### WHAT THIS TASK INVOLVES:
All of the data must be returned word for word.

=== Section Start ===

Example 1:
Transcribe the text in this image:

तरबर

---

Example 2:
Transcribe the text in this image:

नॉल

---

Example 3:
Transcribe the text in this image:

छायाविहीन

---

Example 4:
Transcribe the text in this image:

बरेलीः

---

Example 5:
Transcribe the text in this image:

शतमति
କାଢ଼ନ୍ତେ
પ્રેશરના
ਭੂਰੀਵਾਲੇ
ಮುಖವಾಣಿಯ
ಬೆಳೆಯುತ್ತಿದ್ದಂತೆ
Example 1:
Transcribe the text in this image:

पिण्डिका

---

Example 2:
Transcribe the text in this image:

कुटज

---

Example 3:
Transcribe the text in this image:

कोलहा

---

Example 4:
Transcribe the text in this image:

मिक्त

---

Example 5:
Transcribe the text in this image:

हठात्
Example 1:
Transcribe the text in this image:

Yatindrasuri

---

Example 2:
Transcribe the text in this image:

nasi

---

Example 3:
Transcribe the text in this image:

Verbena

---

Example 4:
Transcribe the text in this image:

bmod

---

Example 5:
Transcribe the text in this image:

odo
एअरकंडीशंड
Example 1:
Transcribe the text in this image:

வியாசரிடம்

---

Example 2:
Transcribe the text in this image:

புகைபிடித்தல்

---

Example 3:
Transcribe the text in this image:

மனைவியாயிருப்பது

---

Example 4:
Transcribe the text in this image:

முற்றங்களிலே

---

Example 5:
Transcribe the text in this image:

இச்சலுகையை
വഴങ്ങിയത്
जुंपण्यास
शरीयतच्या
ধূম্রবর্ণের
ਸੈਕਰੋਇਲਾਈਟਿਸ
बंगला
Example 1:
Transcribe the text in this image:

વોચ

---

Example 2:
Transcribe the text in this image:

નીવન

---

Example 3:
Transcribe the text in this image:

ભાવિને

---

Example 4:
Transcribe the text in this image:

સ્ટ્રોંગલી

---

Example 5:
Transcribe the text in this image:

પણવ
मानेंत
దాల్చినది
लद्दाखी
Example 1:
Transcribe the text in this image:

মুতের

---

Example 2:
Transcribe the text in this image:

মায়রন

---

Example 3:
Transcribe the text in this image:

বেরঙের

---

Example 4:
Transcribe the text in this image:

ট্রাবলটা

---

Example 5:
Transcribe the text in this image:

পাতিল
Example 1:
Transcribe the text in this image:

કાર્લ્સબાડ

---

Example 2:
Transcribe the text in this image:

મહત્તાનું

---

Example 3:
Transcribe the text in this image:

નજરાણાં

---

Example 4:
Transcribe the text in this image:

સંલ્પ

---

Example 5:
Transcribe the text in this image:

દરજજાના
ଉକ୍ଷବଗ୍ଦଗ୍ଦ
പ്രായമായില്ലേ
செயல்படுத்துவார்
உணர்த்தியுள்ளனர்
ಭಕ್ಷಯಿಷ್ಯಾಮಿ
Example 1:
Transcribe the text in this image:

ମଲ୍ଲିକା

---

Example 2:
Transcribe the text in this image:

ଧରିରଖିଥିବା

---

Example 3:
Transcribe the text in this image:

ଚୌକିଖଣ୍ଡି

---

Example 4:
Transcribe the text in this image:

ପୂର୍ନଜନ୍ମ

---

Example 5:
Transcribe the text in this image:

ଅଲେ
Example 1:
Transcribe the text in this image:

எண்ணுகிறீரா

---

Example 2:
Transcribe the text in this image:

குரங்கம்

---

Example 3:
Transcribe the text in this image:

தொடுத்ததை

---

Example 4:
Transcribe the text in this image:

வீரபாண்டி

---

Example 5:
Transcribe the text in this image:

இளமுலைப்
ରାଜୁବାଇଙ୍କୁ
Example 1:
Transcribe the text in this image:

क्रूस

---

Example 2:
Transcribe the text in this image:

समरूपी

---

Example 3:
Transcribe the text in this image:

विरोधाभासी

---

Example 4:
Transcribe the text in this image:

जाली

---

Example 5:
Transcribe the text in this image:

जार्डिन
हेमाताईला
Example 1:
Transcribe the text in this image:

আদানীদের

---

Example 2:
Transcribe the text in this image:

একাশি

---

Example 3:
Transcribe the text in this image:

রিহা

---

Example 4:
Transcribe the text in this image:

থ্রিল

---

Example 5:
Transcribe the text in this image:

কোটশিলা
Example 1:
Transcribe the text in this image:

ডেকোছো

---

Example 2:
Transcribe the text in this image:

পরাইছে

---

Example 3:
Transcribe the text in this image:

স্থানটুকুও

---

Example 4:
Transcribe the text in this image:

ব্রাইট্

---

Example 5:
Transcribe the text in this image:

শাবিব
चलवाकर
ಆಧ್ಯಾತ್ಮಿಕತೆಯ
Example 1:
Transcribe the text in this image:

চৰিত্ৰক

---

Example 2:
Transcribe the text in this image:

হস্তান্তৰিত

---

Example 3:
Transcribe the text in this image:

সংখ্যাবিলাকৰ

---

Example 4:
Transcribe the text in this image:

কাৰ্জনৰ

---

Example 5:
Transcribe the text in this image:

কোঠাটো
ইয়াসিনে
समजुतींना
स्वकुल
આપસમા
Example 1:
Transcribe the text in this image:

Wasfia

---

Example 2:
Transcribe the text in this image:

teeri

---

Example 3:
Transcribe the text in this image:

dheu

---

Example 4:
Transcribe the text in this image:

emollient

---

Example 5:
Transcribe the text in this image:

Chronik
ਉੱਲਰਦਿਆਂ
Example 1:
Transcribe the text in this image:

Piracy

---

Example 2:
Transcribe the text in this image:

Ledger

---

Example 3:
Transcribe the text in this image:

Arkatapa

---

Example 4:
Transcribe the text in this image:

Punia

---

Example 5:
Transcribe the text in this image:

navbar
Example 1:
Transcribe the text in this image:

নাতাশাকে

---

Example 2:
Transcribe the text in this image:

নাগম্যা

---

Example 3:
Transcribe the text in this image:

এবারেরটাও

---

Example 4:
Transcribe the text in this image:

=== Section End ===

### RESULT OF THE TASK:
Example 1:
Transcribe the text in this image:

तरबर

---

Example 2:
Transcribe the text in this image:

नॉल

---

Example 3:
Transcribe the text in this image:

छायाविहीन

---

Example 4:
Transcribe the text in this image:

बरेलीः

---

Example 5:
Transcribe the text in this image:

शतमति
କାଢ଼ନ୍ତେ
પ્રેશરના
ਭੂਰੀਵਾਲੇ
ಮುಖವಾಣಿಯ
ಬೆಳೆಯುತ್ತಿದ್ದಂತೆ
Example 1:
Transcribe the text in this image:

पिण्डिका

---

Example 2:
Transcribe the text in this image:

कुटज

---

Example 3:
Transcribe the text in this image:

कोलहा

---

Example 4:
Transcribe the text in this image:

मिक्त

---

Example 5:
Transcribe the text in this image:

हठात्
Example 1:
Transcribe the text in this image:

Yatindrasuri

---

Example 2:
Transcribe the text in this image:

nasi

---

Example 3:
Transcribe the text in this image:

Verbena

---

Example 4:
Transcribe the text in this image:

bmod

---

Example 5:
Transcribe the text in this image:

odo
एअरकंडीशंड
Example 1:
Transcribe the text in this image:

வியாசரிடம்

---

Example 2:
Transcribe the text in this image:

புகைபிடித்தல்

---

Example 3:
Transcribe the text in this image:

மனைவியாயிருப்பது

---

Example 4:
Transcribe the text in this image:

முற்றங்களிலே

---

Example 5:
Transcribe the text in this image:

இச்சலுகையை
വഴങ്ങിയത്
जुंपण्यास
शरीयतच्या
ধূম্রবর্ণের
ਸੈਕਰੋਇਲਾਈਟਿਸ
बंगला
Example 1:
Transcribe the text in this image:

વોચ

---

Example 2:
Transcribe the text in this image:

નીવન

---

Example 3:
Transcribe the text in this image:

ભાવિને

---

Example 4:
Transcribe the text in this image:

સ્ટ્રોંગલી

---

Example 5:
Transcribe the text in this image:

પણવ
मानेंत
దాల్చినది
लद्दाखी
Example 1:
Transcribe the text in this image:

মুতের

---

Example 2:
Transcribe the text in this image:

মায়রন

---

Example 3:
Transcribe the text in this image:

বেরঙের

---

Example 4:
Transcribe the text in this image:

ট্রাবলটা

---

Example 5:
Transcribe the text in this image:

পাতিল
Example 1:
Transcribe the text in this image:

કાર્લ્સબાડ

---

Example 2:
Transcribe the text in this image:

મહત્તાનું

---

Example 3:
Transcribe the text in this image:

નજરાણાં

---

Example 4:
Transcribe the text in this image:

સંલ્પ

---

Example 5:
Transcribe the text in this image:

દરજજાના
ଉକ୍ଷବଗ୍ଦଗ୍ଦ
പ്രായമായില്ലേ
செயல்படுத்துவார்
உணர்த்தியுள்ளனர்
ಭಕ್ಷಯಿಷ್ಯಾಮಿ
Example 1:
Transcribe the text in this image:

ମଲ୍ଲିକା

---

Example 2:
Transcribe the text in this image:

ଧରିରଖିଥିବା

---

Example 3:
Transcribe the text in this image:

ଚୌକିଖଣ୍ଡି

---

Example 4:
Transcribe the text in this image:

ପୂର୍ନଜନ୍ମ

---

Example 5:
Transcribe the text in this image:

ଅଲେ
Example 1:
Transcribe the text in this image:

எண்ணுகிறீரா

---

Example 2:
Transcribe the text in this image:

குரங்கம்

---

Example 3:
Transcribe the text in this image:

தொடுத்ததை

---

Example 4:
Transcribe the text in this image:

வீரபாண்டி

---

Example 5:
Transcribe the text in this image:

இளமுலைப்
ରାଜୁବାଇଙ୍କୁ
Example 1:
Transcribe the text in this image:

क्रूस

---

Example 2:
Transcribe the text in this image:

समरूपी

---

Example 3:
Transcribe the text in this image:

विरोधाभासी

---

Example 4:
Transcribe the text in this image:

जाली

---

Example 5:
Transcribe the text in this image:

जार्डिन
हेमाताईला
Example 1:
Transcribe the text in this image:

আদানীদের

---

Example 2:
Transcribe the text in this image:

একাশি

---

Example 3:
Transcribe the text in this image:

রিহা

---

Example 4:
Transcribe the text in this image:

থ্রিল

---

Example 5:
Transcribe the text in this image:

কোটশিলা
Example 1:
Transcribe the text in this image:

ডেকোছো

---

Example 2:
Transcribe the text in this image:

পরাইছে

---

Example 3:
Transcribe the text in this image:

স্থানটুকুও

---

Example 4:
Transcribe the text in this image:

ব্রাইট্

---

Example 5:
Transcribe the text in this image:

শাবিব
चलवाकर
ಆಧ್ಯಾತ್ಮಿಕತೆಯ
Example 1:
Transcribe the text in this image:

চৰিত্ৰক

---

Example 2:
Transcribe the text in this image:

হস্তান্তৰিত

---

Example 3:
Transcribe the text in this image:

সংখ্যাবিলাকৰ

---

Example 4:
Transcribe the text in this image:

কাৰ্জনৰ

---

Example 5:
Transcribe the text in this image:

কোঠাটো
ইয়াসিনে
समजुतींना
स्वकुल
આપસમા
Example 1:
Transcribe the text in this image:

Wasfia

---

Example 2:
Transcribe the text in this image:

teeri

---

Example 3:
Transcribe the text in this image:

dheu

---

Example 4:
Transcribe the text in this image:

emollient

---

Example 5:
Transcribe the text in this image:

Chronik
ਉੱਲਰਦਿਆਂ
Example 1:
Transcribe the text in this image:

Piracy

---

Example 2:
Transcribe the text in this image:

Ledger

---

Example 3:
Transcribe the text in this image:

Arkatapa

---

Example 4:
Transcribe the text in this image:

Punia

---

Example 5:
Transcribe the text in this image:

navbar
Example 1:
Transcribe the text in this image:

নাতাশাকে

---

Example 2:
Transcribe the text in this image:

নাগম্যা

---

Example 3:
Transcribe the text in this image:

এবারেরটাও

---

Example 4:
Transcribe the text in this image:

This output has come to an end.